Input records:
=======

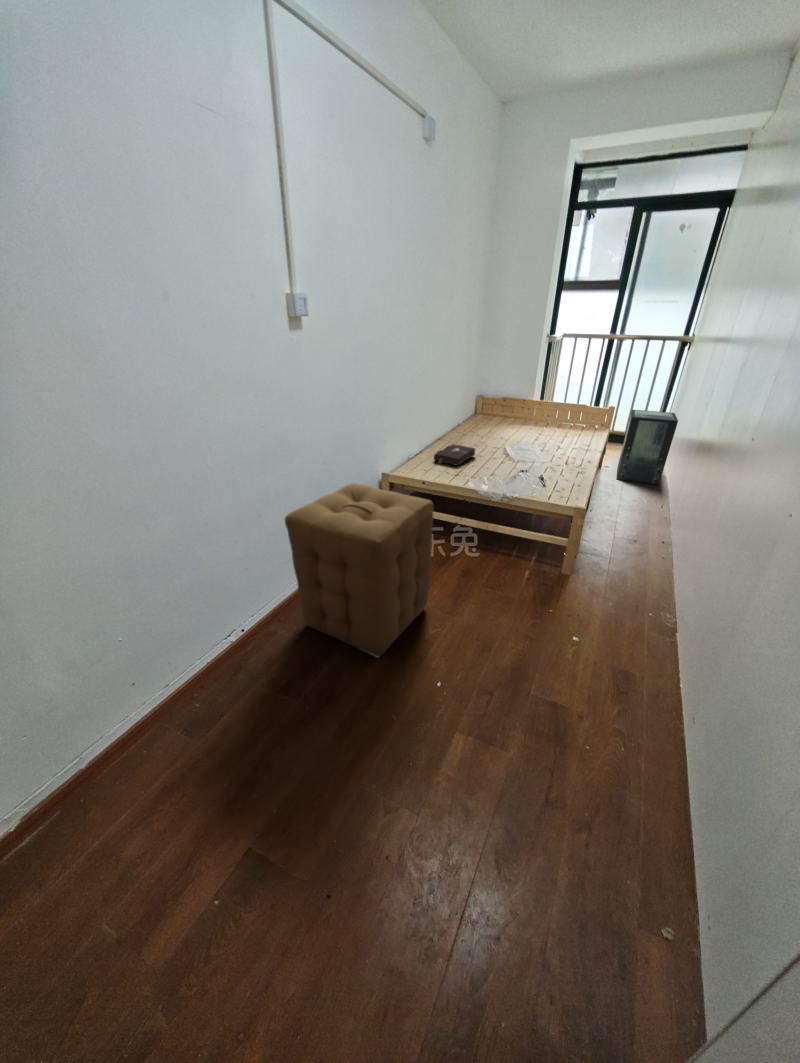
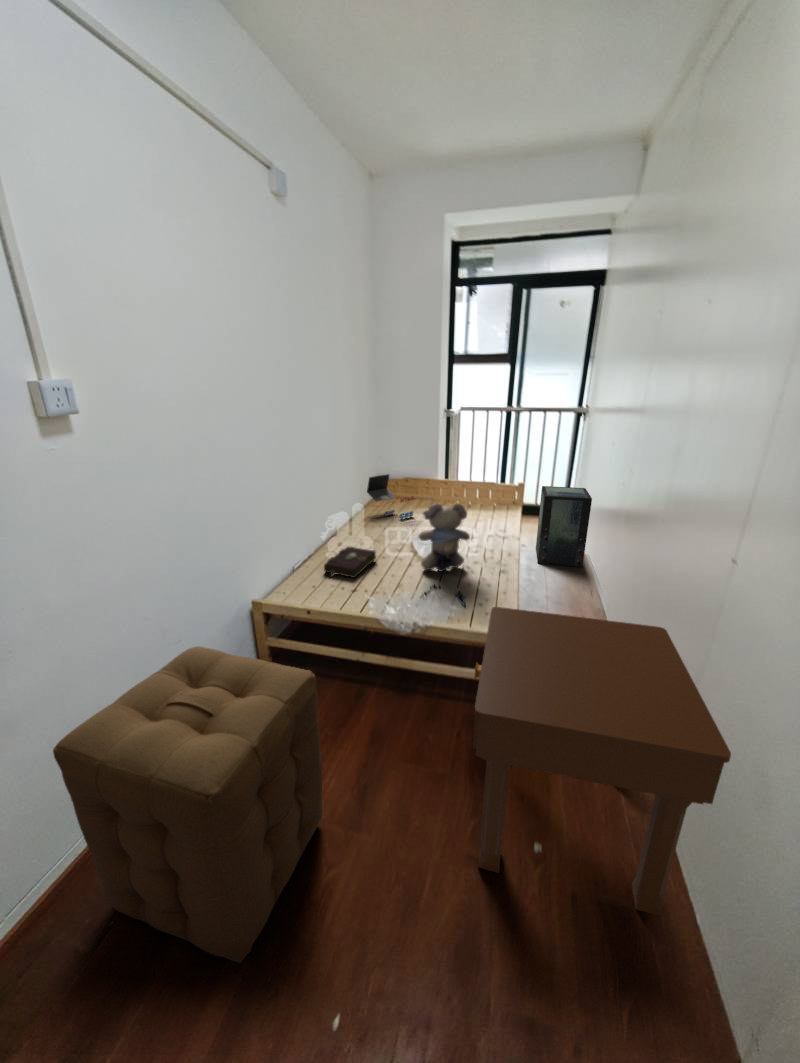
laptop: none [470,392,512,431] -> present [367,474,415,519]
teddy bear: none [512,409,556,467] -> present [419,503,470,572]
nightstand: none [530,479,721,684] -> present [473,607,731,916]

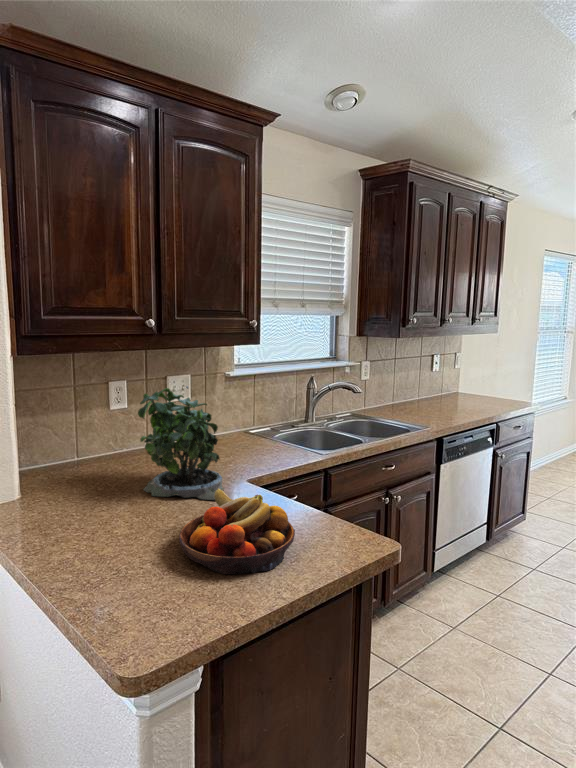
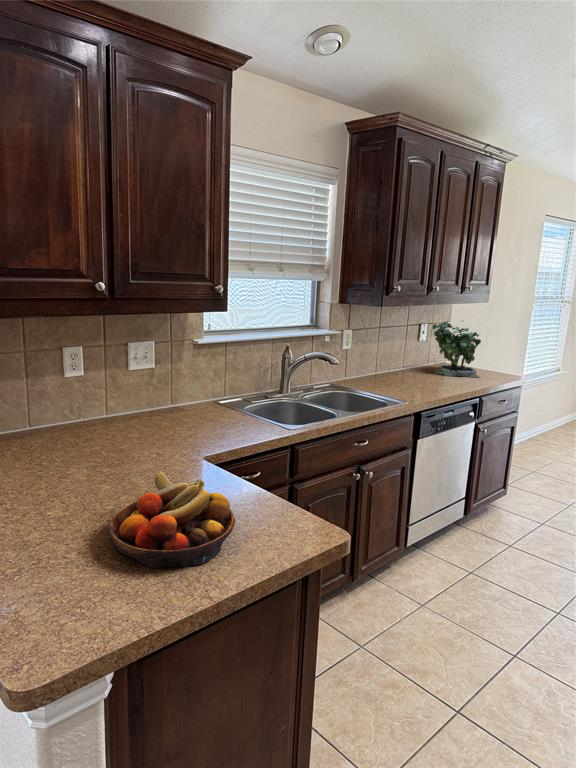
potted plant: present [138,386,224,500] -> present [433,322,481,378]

=======

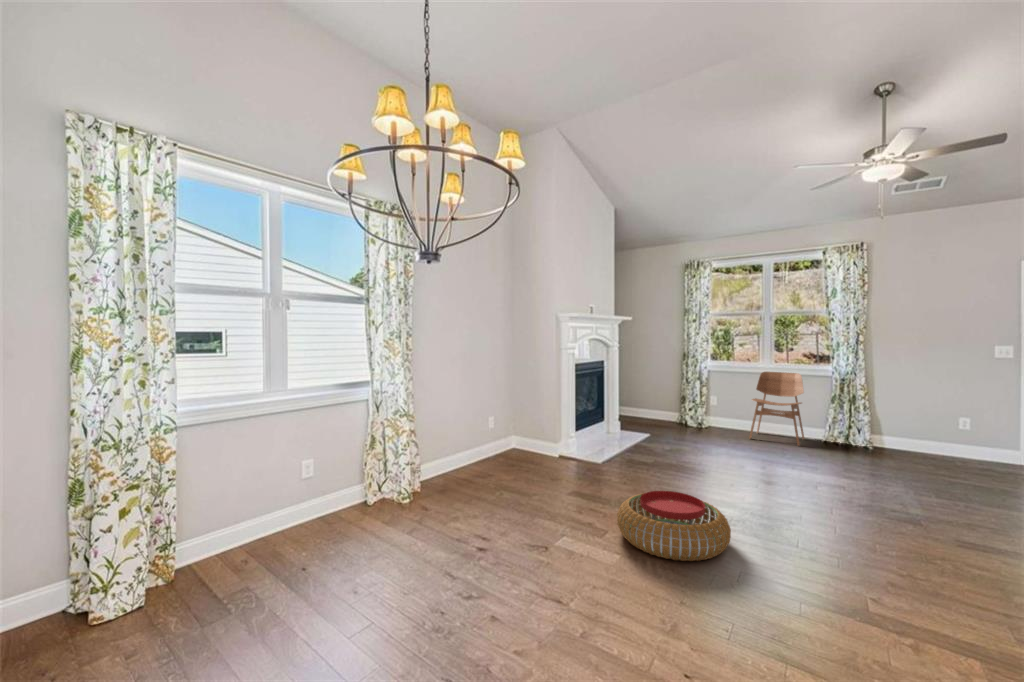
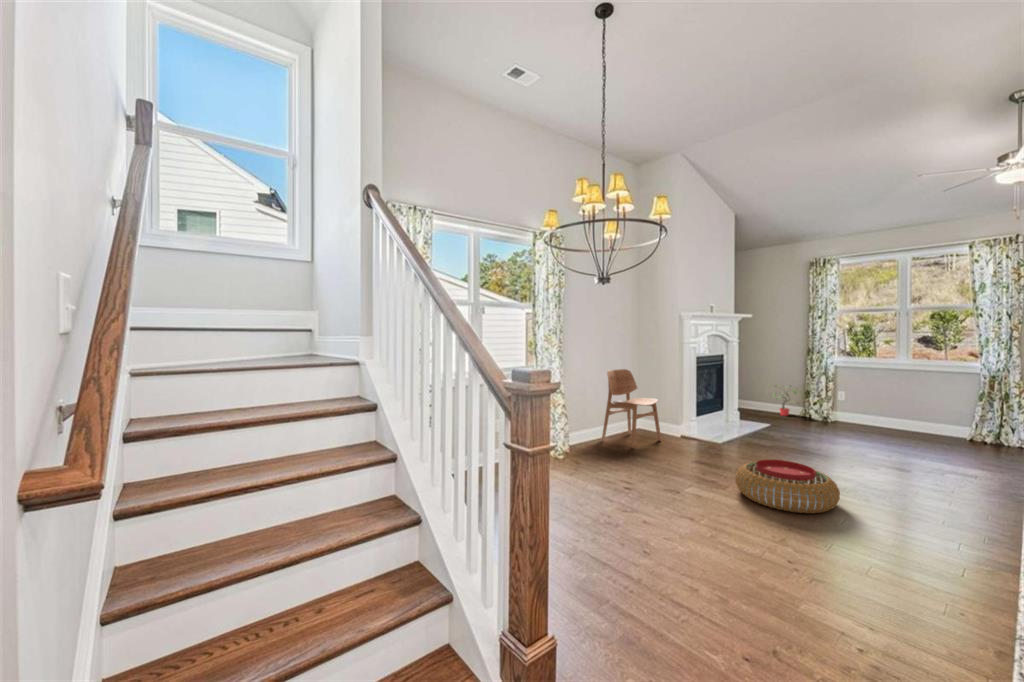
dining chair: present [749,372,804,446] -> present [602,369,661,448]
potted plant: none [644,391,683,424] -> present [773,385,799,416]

=======

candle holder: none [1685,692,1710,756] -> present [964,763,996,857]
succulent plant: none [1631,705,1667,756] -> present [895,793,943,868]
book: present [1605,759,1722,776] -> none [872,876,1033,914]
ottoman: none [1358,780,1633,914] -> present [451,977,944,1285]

=======

What you need to do: Although the records hold pictures, the copy must not; give again exactly the lines from the one with "laptop: none [470,392,512,431]" through the one with "potted plant: present".

Response area:
laptop: none [470,392,512,431] -> present [367,474,415,519]
teddy bear: none [512,409,556,467] -> present [419,503,470,572]
nightstand: none [530,479,721,684] -> present [473,607,731,916]

potted plant: present [138,386,224,500] -> present [433,322,481,378]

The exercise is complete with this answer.